INSTRUCTIONS TO FOLLOW:
Set out every line of the rows below as a Markdown table with two columns, Line No. and Content, numbering each line and skipping blank lines.

RECORDS SUPPLIED:
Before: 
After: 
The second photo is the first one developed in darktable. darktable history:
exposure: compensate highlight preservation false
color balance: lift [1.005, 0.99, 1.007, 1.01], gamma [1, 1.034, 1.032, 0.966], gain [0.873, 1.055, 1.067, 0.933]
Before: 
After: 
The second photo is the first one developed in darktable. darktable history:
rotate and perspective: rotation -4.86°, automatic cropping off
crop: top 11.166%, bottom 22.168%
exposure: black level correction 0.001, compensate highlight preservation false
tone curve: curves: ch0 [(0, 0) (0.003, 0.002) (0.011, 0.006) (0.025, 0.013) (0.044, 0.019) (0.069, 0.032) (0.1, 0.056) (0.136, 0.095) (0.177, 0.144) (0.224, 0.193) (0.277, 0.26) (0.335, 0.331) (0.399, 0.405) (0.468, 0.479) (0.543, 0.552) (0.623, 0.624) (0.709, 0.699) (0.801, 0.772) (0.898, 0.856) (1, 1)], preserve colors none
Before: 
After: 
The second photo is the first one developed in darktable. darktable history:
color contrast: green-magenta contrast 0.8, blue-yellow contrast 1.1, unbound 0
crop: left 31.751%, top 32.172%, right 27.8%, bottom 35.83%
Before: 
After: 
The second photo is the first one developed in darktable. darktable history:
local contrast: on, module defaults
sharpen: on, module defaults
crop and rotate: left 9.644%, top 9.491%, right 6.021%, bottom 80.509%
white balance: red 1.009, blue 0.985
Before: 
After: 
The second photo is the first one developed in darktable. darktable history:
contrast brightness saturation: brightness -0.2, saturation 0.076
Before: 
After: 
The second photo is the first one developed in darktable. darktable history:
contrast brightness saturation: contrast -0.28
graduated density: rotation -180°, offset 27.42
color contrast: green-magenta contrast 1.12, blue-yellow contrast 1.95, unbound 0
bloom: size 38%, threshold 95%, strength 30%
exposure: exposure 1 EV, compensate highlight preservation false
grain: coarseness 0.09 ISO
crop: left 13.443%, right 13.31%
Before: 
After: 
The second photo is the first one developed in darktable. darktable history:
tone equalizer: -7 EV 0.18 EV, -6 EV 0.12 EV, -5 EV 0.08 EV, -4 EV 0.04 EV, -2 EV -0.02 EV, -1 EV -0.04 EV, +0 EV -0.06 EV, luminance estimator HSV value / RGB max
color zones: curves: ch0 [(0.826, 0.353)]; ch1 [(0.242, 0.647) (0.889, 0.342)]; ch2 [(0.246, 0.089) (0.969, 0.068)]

SOLUTION TO THE PROBLEM:
| Line No. | Content |
|---|---|
| 1 | Before:  |
| 2 | After:  |
| 3 | The second photo is the first one developed in darktable. darktable history: |
| 4 | exposure: compensate highlight preservation false |
| 5 | color balance: lift [1.005, 0.99, 1.007, 1.01], gamma [1, 1.034, 1.032, 0.966], gain [0.873, 1.055, 1.067, 0.933] |
| 6 | Before:  |
| 7 | After:  |
| 8 | The second photo is the first one developed in darktable. darktable history: |
| 9 | rotate and perspective: rotation -4.86°, automatic cropping off |
| 10 | crop: top 11.166%, bottom 22.168% |
| 11 | exposure: black level correction 0.001, compensate highlight preservation false |
| 12 | tone curve: curves: ch0 [(0, 0) (0.003, 0.002) (0.011, 0.006) (0.025, 0.013) (0.044, 0.019) (0.069, 0.032) (0.1, 0.056) (0.136, 0.095) (0.177, 0.144) (0.224, 0.193) (0.277, 0.26) (0.335, 0.331) (0.399, 0.405) (0.468, 0.479) (0.543, 0.552) (0.623, 0.624) (0.709, 0.699) (0.801, 0.772) (0.898, 0.856) (1, 1)], preserve colors none |
| 13 | Before:  |
| 14 | After:  |
| 15 | The second photo is the first one developed in darktable. darktable history: |
| 16 | color contrast: green-magenta contrast 0.8, blue-yellow contrast 1.1, unbound 0 |
| 17 | crop: left 31.751%, top 32.172%, right 27.8%, bottom 35.83% |
| 18 | Before:  |
| 19 | After:  |
| 20 | The second photo is the first one developed in darktable. darktable history: |
| 21 | local contrast: on, module defaults |
| 22 | sharpen: on, module defaults |
| 23 | crop and rotate: left 9.644%, top 9.491%, right 6.021%, bottom 80.509% |
| 24 | white balance: red 1.009, blue 0.985 |
| 25 | Before:  |
| 26 | After:  |
| 27 | The second photo is the first one developed in darktable. darktable history: |
| 28 | contrast brightness saturation: brightness -0.2, saturation 0.076 |
| 29 | Before:  |
| 30 | After:  |
| 31 | The second photo is the first one developed in darktable. darktable history: |
| 32 | contrast brightness saturation: contrast -0.28 |
| 33 | graduated density: rotation -180°, offset 27.42 |
| 34 | color contrast: green-magenta contrast 1.12, blue-yellow contrast 1.95, unbound 0 |
| 35 | bloom: size 38%, threshold 95%, strength 30% |
| 36 | exposure: exposure 1 EV, compensate highlight preservation false |
| 37 | grain: coarseness 0.09 ISO |
| 38 | crop: left 13.443%, right 13.31% |
| 39 | Before:  |
| 40 | After:  |
| 41 | The second photo is the first one developed in darktable. darktable history: |
| 42 | tone equalizer: -7 EV 0.18 EV, -6 EV 0.12 EV, -5 EV 0.08 EV, -4 EV 0.04 EV, -2 EV -0.02 EV, -1 EV -0.04 EV, +0 EV -0.06 EV, luminance estimator HSV value / RGB max |
| 43 | color zones: curves: ch0 [(0.826, 0.353)]; ch1 [(0.242, 0.647) (0.889, 0.342)]; ch2 [(0.246, 0.089) (0.969, 0.068)] |